# How to sell my flour / seasoning mix into broader market ?



## yf1726 (Mar 9, 2013)

Hi everyone, I need some advice on my planning in selling my flour/seasoning mix into a broader market. I have a catering business  that did not operate well due to my full time job. My catering is specialized in foods from my home town and many of my friends are very good on that too except 2 dishes. And they all know that I am the best so far on one of the dish. My friends in my area asked me if I could sell the flour/seasoning mix so they can make it too (many recipes in google and youtube but don't work well).

I did some try out for non professional cooks prepares the dish with my seasoning and finally find the right recipe. I started by  sending some free seasoning to friends that love the food but not a good cooks and they told me me the instruction clear and easy to make. I use the method the pancake mix where they just need to add 3 ingredient and they can create their own style and their favorite meat.

After sampling , I started to put it in a small ziplock bag and sell it to friends (we have cottage food law allowing me to do so ). At first I made a batch for promotion. It finished , then I started selling them with promotion price and also sold out and some of them sending this product to their friends out of state and even internationally. Eventhough the dish is famous in my hometown , we don't have it back there, so my seasoning is really the first flour mix for the dish that not made in my home town.

Now, I put them in a better package FDA approved plastic and I got people from my home town (and few people from different ethnicity ) from many places calling for that and asked me if my product available in their state or country too. So far, it reached many states and for international it goes as far as Canada, France,Sweden,UK and soon New Zealand and Middle East. ( people send it as a gift for their friends in those countries  and I got their message how they love it even send me the picture of their creation)

Now the questions are ; I don't know if I should start patent the name and the products; I am considering changing my permit from catering permit to wholesale permit (or just use the cottage food law ); Should I start making website and promote them more or just wait till my sales reaches certain amount ( I don't know how much is that certain amount ). Is there any body who can share what is the "spices mix company do? "  and how they charge ,etc. Is there a spices mix company in Tampa Bay (FL) area?  I  want this to be big because not much work ;-) but  at the same time I don''t want to invest too much to start  due to limited capital that I have  . I  Don't want to get a loan from the bank , that is why I am working full time to save more.

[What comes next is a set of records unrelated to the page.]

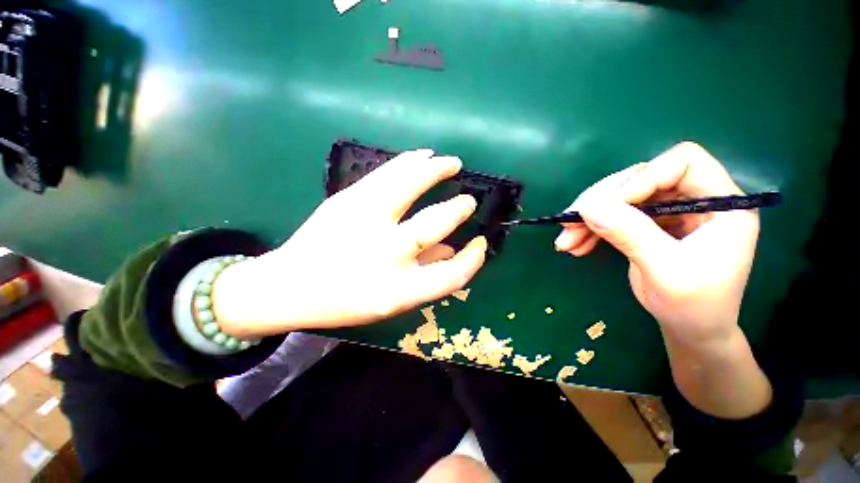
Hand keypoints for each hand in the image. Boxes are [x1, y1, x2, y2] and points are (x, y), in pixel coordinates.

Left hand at [212, 149, 487, 337]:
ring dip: (437, 170)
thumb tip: (453, 249)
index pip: (452, 275)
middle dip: (458, 208)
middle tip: (468, 200)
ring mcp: (364, 221)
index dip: (473, 259)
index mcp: (397, 290)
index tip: (480, 243)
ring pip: (411, 185)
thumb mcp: (390, 300)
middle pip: (435, 223)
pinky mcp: (348, 200)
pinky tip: (423, 155)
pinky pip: (387, 173)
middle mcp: (385, 254)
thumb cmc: (344, 299)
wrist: (290, 285)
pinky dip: (410, 161)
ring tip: (451, 162)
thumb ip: (425, 274)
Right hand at [554, 142, 759, 346]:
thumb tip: (588, 208)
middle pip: (640, 178)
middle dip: (601, 201)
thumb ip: (631, 235)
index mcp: (721, 204)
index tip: (608, 207)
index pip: (682, 163)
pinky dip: (589, 229)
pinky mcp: (647, 225)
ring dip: (588, 218)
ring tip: (565, 241)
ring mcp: (668, 212)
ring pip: (620, 198)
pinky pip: (612, 216)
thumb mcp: (666, 272)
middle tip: (570, 224)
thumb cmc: (695, 306)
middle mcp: (694, 200)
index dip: (642, 178)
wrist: (692, 330)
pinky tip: (574, 245)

all advice and input are welcome

Thank you

ps: Sorry if you find some incorrect grammar or difficulties in understanding the story ( But i really hope you get the story lol )


----------



## flipflopgirl (Jun 27, 2012)

I am pretty sure I understand what you want to do and have a couple of tips/comments.

Run, don't walk to an attorney that specializes in food patents and business law.

The questions you are asking are IMO too important to be asking posters on a cooking site.

Don't get me wrong, everyone here is very friendly and will have lots of good advice.

However, you need to talk to someone that has passed the bar exam in your state.

Good luck with your new venture, hope you make a million bucks and support me in my old age /img/vbsmilies/smilies/wink.gif

mimi


----------



## yf1726 (Mar 9, 2013)

Thank you Mimi for your advice. Yes, I planned to go to an attorney for patent, glad I read your respond . Btw, a friend of mine sent me a link about SBDC. They have free counseling for small businesses ( I need this lol ). I hope they can help me.


> Good luck with your new venture, hope you make a million bucks and support me in my old age


I wish . I don't think I will make million tho by selling flour mix , I am not expected people like my flour mix better than my foods /img/vbsmilies/smilies/lol.gif


----------